John Nelson, the Chairman of Lloyd’s, has issued a statement that, following careful consideration, the Council of Lloyd’s and its Franchise Board have unanimously concluded that the best outcome upon the forthcoming EU referendum, in the context of the interests of the Lloyd’s market, is for the UK to remain a member of the EU.
Notwithstanding this, Nelson explains that the market has been developing contingency plans in the event that the referendum results in the UK leaving the EU so as to ensure that in such circumstances the market can continue to access the EU markets. Nelson says that such access, following Brexit, would become less attractive than the single market access currently enjoyed, and that this change would be inevitable.

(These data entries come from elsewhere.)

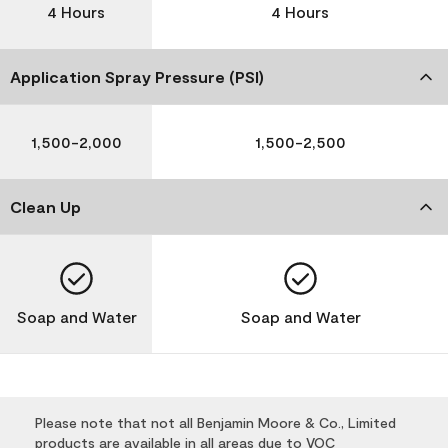
4 Hours
4 Hours
Application Spray Pressure (PSI)
1,500-2,000
1,500-2,500
Clean Up
Soap and Water
Soap and Water
Please note that not all Benjamin Moore & Co., Limited
products are available in all areas due to VOC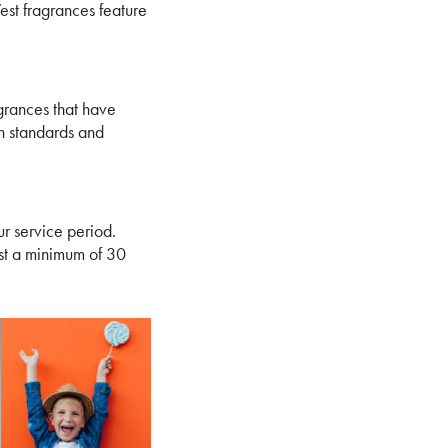
est fragrances feature
grances that have
gh standards and
ur service period.
st a minimum of 30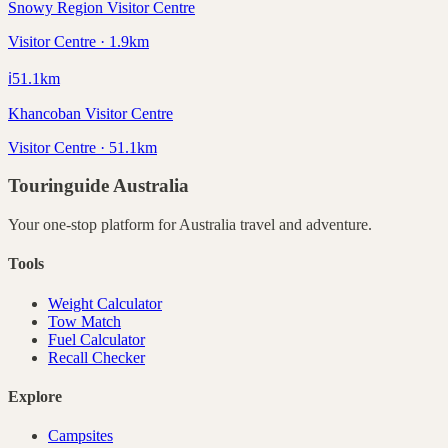
Snowy Region Visitor Centre
Visitor Centre · 1.9km
ℹ️
51.1
km
Khancoban Visitor Centre
Visitor Centre · 51.1km
Touringuide
Australia
Your one-stop platform for
Australia
travel and adventure.
Tools
Weight Calculator
Tow Match
Fuel Calculator
Recall Checker
Explore
Campsites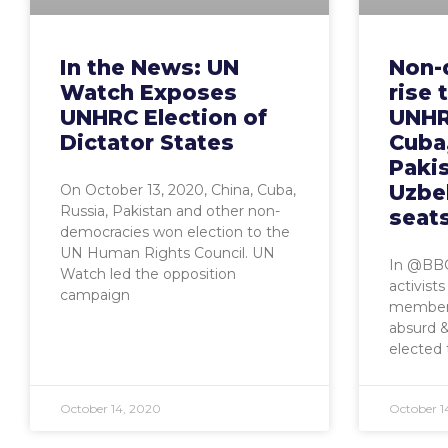
In the News: UN
Non-
Watch Exposes
rise 
UNHRC Election of
UNHR
Dictator States
Cuba,
Pakis
Uzbe
On October 13, 2020, China, Cuba,
Russia, Pakistan and other non-
seat
democracies won election to the
UN Human Rights Council. UN
In @BBC
Watch led the opposition
activist
campaign
membersh
absurd 
elected 
October 14, 2020
October 1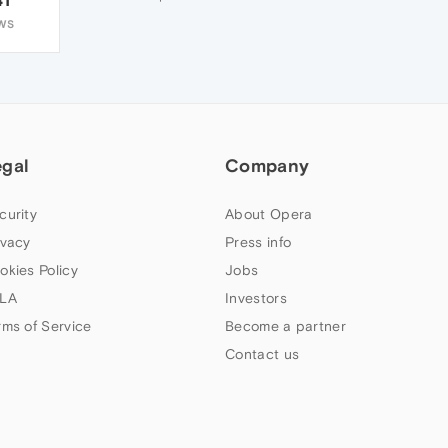
WS
egal
Company
curity
About Opera
ivacy
Press info
okies Policy
Jobs
LA
Investors
rms of Service
Become a partner
Contact us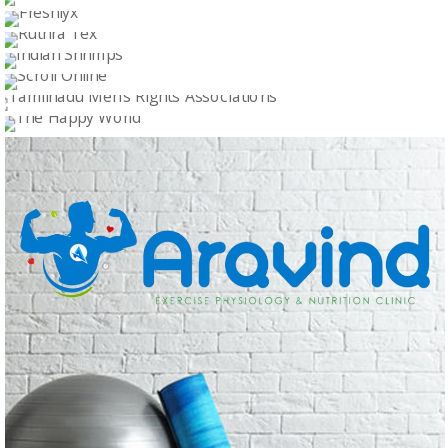
Logo Design
KS LOGISTICS
Logo Design
MAKKALADHIKARAM
Logo Design
FRESHLYX
Logo Design
RUTHRA TEX
Logo Design
INDIAN SHRIMPS
Logo Design
SCROLL ONLINE
Logo Design
TAMILNADU MEN’S RIGHTS ASSOCIATIONS
Logo Design
THE HAPPY WORLD
Logo Design
Logo Design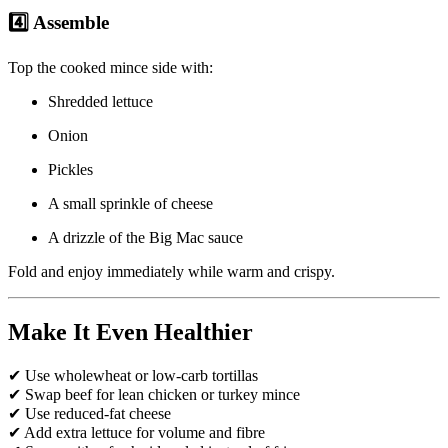
4️⃣ Assemble
Top the cooked mince side with:
Shredded lettuce
Onion
Pickles
A small sprinkle of cheese
A drizzle of the Big Mac sauce
Fold and enjoy immediately while warm and crispy.
Make It Even Healthier
✔ Use wholewheat or low-carb tortillas
✔ Swap beef for lean chicken or turkey mince
✔ Use reduced-fat cheese
✔ Add extra lettuce for volume and fibre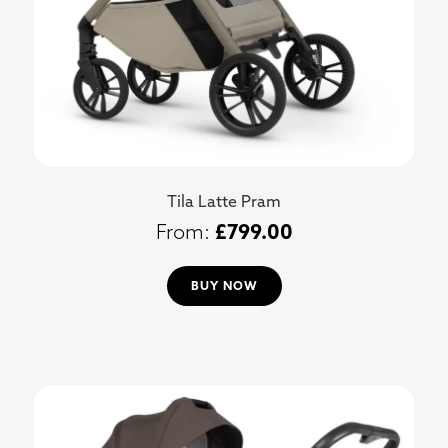
Tila Latte Pram
£
799.00
BUY NOW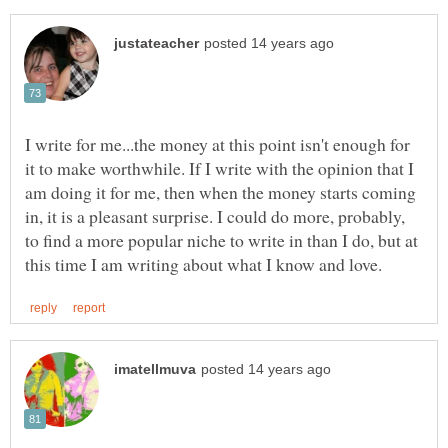
I write for me...the money at this point isn't enough for
it to make worthwhile. If I write with the opinion that I
am doing it for me, then when the money starts coming
in, it is a pleasant surprise. I could do more, probably,
to find a more popular niche to write in than I do, but at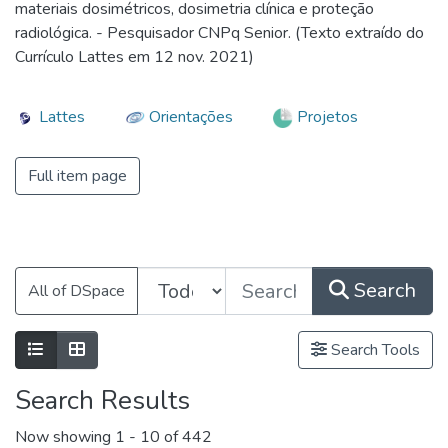
materiais dosimétricos, dosimetria clínica e proteção
radiológica. - Pesquisador CNPq Senior. (Texto extraído do
Currículo Lattes em 12 nov. 2021)
Lattes
Orientações
Projetos
Full item page
Search
All of DSpace
Search Tools
Search Results
Now showing
1 - 10 of 442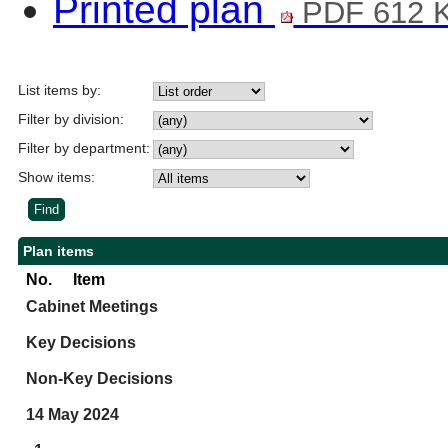
Printed plan
PDF 612 
List items by:
Filter by division:
Filter by department:
Show items:
Plan items
No.
Item
Cabinet Meetings
Key Decisions
Non-Key Decisions
14 May 2024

The statement followed a speech made in early February about the consequences for Lloyd’s of leaving the EU, in which Sean McGovern, Lloyd’s Chief Risk Officer, explained that aside from the “considerable uncertainty” that such a move would create, not least with regard to the regulatory regime, voting on 23 June 2016 in favour of leaving the EU would “fuel European financial markets turmoil” and set a precedent for EU countries to leave the union.
The message has broadcast Lloyd’s commitment that, despite the circumstances, they will work towards ensuring business continues to flow to London but will also continue to offer the opportunity to write business in local markets under the Lloyd’s structure.